▸ **THE PROBLEM**:
Please copy the listing below in its entirety, without alteration.

▸ **EXERCISE DATA**:
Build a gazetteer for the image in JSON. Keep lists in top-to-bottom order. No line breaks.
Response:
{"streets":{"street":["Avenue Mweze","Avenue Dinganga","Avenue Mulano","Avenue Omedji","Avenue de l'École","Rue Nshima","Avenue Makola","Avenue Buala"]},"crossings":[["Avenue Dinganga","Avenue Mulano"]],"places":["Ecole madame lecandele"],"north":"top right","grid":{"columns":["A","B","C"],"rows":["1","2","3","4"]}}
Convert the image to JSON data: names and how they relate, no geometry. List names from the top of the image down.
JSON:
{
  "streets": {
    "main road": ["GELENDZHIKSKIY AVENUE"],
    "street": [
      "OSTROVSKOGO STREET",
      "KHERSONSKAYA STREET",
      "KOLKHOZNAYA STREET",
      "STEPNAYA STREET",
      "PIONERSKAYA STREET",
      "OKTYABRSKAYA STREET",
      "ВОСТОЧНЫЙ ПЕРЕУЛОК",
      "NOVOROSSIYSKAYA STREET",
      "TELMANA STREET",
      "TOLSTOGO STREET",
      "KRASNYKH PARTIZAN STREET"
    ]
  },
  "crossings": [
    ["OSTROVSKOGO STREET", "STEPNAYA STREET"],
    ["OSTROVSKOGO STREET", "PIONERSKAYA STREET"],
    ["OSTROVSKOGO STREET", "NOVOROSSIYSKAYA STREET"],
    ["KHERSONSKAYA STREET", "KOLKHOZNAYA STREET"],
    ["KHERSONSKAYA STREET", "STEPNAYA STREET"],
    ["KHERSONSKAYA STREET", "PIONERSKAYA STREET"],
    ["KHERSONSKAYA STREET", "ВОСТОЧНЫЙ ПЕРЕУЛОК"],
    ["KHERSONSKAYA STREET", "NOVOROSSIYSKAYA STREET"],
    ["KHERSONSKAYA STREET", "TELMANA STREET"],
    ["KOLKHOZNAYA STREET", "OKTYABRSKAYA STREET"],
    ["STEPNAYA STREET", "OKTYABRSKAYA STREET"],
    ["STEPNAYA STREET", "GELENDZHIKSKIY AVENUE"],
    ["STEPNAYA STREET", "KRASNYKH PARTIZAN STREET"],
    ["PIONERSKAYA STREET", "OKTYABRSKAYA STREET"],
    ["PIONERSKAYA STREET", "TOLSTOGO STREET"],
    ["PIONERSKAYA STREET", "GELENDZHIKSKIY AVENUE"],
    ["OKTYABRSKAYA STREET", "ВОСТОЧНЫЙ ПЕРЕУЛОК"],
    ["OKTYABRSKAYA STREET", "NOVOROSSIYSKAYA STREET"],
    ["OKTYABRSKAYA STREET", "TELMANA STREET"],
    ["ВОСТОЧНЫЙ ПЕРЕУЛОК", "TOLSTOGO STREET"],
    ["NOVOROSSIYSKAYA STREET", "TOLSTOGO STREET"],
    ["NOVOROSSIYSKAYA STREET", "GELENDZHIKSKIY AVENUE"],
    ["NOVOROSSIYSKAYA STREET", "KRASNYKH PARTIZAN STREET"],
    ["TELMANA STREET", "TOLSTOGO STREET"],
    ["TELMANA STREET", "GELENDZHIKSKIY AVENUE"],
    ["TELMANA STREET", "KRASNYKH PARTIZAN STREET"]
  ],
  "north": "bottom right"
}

▸ **RESPONSE TO THE TASK**:
Build a gazetteer for the image in JSON. Keep lists in top-to-bottom order. No line breaks.
Response:
{"streets":{"street":["Avenue Mweze","Avenue Dinganga","Avenue Mulano","Avenue Omedji","Avenue de l'École","Rue Nshima","Avenue Makola","Avenue Buala"]},"crossings":[["Avenue Dinganga","Avenue Mulano"]],"places":["Ecole madame lecandele"],"north":"top right","grid":{"columns":["A","B","C"],"rows":["1","2","3","4"]}}
Convert the image to JSON data: names and how they relate, no geometry. List names from the top of the image down.
JSON:
{
  "streets": {
    "main road": ["GELENDZHIKSKIY AVENUE"],
    "street": [
      "OSTROVSKOGO STREET",
      "KHERSONSKAYA STREET",
      "KOLKHOZNAYA STREET",
      "STEPNAYA STREET",
      "PIONERSKAYA STREET",
      "OKTYABRSKAYA STREET",
      "ВОСТОЧНЫЙ ПЕРЕУЛОК",
      "NOVOROSSIYSKAYA STREET",
      "TELMANA STREET",
      "TOLSTOGO STREET",
      "KRASNYKH PARTIZAN STREET"
    ]
  },
  "crossings": [
    ["OSTROVSKOGO STREET", "STEPNAYA STREET"],
    ["OSTROVSKOGO STREET", "PIONERSKAYA STREET"],
    ["OSTROVSKOGO STREET", "NOVOROSSIYSKAYA STREET"],
    ["KHERSONSKAYA STREET", "KOLKHOZNAYA STREET"],
    ["KHERSONSKAYA STREET", "STEPNAYA STREET"],
    ["KHERSONSKAYA STREET", "PIONERSKAYA STREET"],
    ["KHERSONSKAYA STREET", "ВОСТОЧНЫЙ ПЕРЕУЛОК"],
    ["KHERSONSKAYA STREET", "NOVOROSSIYSKAYA STREET"],
    ["KHERSONSKAYA STREET", "TELMANA STREET"],
    ["KOLKHOZNAYA STREET", "OKTYABRSKAYA STREET"],
    ["STEPNAYA STREET", "OKTYABRSKAYA STREET"],
    ["STEPNAYA STREET", "GELENDZHIKSKIY AVENUE"],
    ["STEPNAYA STREET", "KRASNYKH PARTIZAN STREET"],
    ["PIONERSKAYA STREET", "OKTYABRSKAYA STREET"],
    ["PIONERSKAYA STREET", "TOLSTOGO STREET"],
    ["PIONERSKAYA STREET", "GELENDZHIKSKIY AVENUE"],
    ["OKTYABRSKAYA STREET", "ВОСТОЧНЫЙ ПЕРЕУЛОК"],
    ["OKTYABRSKAYA STREET", "NOVOROSSIYSKAYA STREET"],
    ["OKTYABRSKAYA STREET", "TELMANA STREET"],
    ["ВОСТОЧНЫЙ ПЕРЕУЛОК", "TOLSTOGO STREET"],
    ["NOVOROSSIYSKAYA STREET", "TOLSTOGO STREET"],
    ["NOVOROSSIYSKAYA STREET", "GELENDZHIKSKIY AVENUE"],
    ["NOVOROSSIYSKAYA STREET", "KRASNYKH PARTIZAN STREET"],
    ["TELMANA STREET", "TOLSTOGO STREET"],
    ["TELMANA STREET", "GELENDZHIKSKIY AVENUE"],
    ["TELMANA STREET", "KRASNYKH PARTIZAN STREET"]
  ],
  "north": "bottom right"
}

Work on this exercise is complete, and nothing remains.